Scalable Message-Logging Techniques for Effective Fault Tolerance in HPC Applications
Publication Type: PhD Thesis
An important set of challenges emerge as the High Performance Computing (HPC) community aims to reach extreme scale. Resilience and energy consumption are two of those challenges. Extreme-scale machines are expected to have a high failure frequency. This is an inevitable consequence of the mismatch between two trends. The number of components assembled in supercomputers grows exponentially. However, the improvement on the reliability of each individual component is much slower. At the same time, the vast number of components in a single machine will consume a non-trivial amount of energy. To keep a supercomputer within operational margins, HPC systems have to be both reliable and energy-aware. For an application to be able to run and make progress in spite of constant interruptions, it has to incorporate some fashion of fault tolerance. Rollback-recovery techniques provide a framework to overcome crashes in the system by periodically saving the state of the application and rolling back to checkpoints in case of failures. Two well-known rollback-recovery techniques are checkpoint/restart and message-logging. The former is easier to implement and has become the de facto standard to make applications fault tolerant. It has, however, a high performance and energy cost during recovery.

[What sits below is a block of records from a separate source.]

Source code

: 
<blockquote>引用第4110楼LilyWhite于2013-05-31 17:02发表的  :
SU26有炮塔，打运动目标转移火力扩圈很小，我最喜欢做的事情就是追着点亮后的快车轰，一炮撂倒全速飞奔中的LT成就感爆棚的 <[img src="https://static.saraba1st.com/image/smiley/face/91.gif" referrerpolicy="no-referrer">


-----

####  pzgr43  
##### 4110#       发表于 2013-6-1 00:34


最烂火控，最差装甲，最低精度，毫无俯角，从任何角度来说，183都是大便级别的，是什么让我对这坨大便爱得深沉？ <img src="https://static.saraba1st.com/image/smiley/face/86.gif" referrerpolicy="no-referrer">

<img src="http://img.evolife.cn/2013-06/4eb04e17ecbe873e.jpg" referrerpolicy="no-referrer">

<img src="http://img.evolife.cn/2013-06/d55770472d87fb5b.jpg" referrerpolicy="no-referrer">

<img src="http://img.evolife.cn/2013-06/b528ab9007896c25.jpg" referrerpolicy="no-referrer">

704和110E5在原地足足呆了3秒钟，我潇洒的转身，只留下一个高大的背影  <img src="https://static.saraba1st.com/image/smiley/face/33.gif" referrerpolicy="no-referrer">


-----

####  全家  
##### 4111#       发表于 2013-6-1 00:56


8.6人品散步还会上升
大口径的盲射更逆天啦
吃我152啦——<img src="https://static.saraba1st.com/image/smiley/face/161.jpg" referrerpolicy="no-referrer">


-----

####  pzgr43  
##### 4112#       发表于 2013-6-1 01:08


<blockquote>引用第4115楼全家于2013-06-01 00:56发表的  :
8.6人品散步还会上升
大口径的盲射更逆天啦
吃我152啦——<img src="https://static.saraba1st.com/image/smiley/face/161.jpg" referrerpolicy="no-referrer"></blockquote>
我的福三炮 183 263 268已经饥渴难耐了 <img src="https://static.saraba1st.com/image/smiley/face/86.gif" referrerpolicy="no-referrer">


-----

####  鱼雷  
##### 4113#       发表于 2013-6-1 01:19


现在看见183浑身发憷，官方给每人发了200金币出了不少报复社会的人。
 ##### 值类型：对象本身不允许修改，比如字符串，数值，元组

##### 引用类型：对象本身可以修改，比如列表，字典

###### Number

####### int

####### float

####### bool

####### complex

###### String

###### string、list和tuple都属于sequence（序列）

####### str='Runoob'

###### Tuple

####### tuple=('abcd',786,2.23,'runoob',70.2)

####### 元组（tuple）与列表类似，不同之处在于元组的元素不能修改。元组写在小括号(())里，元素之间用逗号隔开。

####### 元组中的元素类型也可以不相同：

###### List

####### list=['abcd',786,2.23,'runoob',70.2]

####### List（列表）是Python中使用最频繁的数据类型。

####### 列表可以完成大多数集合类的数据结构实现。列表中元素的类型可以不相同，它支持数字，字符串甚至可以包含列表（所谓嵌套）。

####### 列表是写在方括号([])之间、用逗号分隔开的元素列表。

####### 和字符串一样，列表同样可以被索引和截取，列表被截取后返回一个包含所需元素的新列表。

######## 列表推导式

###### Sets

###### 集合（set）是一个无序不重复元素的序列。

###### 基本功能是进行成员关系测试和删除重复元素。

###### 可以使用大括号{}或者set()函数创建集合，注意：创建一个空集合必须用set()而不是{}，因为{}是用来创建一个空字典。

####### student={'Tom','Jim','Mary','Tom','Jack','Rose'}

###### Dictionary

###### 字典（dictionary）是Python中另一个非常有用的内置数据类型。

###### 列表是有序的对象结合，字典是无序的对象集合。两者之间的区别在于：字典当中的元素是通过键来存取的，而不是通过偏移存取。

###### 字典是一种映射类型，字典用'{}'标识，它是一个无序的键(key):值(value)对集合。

Message-logging, on the other hand, makes it possible to recover faster from a failure and to consume less energy. The downside of message-logging is the overhead it exhibits in the failure-free scenario. Memory and performance overheads may offset its advantages. This thesis focuses on techniques to alleviate the downsides of message-logging. It presents a mechanism based on high-level programming language constructs to decrease the performance overhead of message-logging. It also introduces two strategies to reduce the memory overhead created by the message log. Additionally, it addresses important architectural constraints of modern supercomputers. Based on large-scale experimental results and projections from an analytical model, we conclude message-logging is a promising strategy to provide fault tolerance at a low energy cost for extreme-scale machines.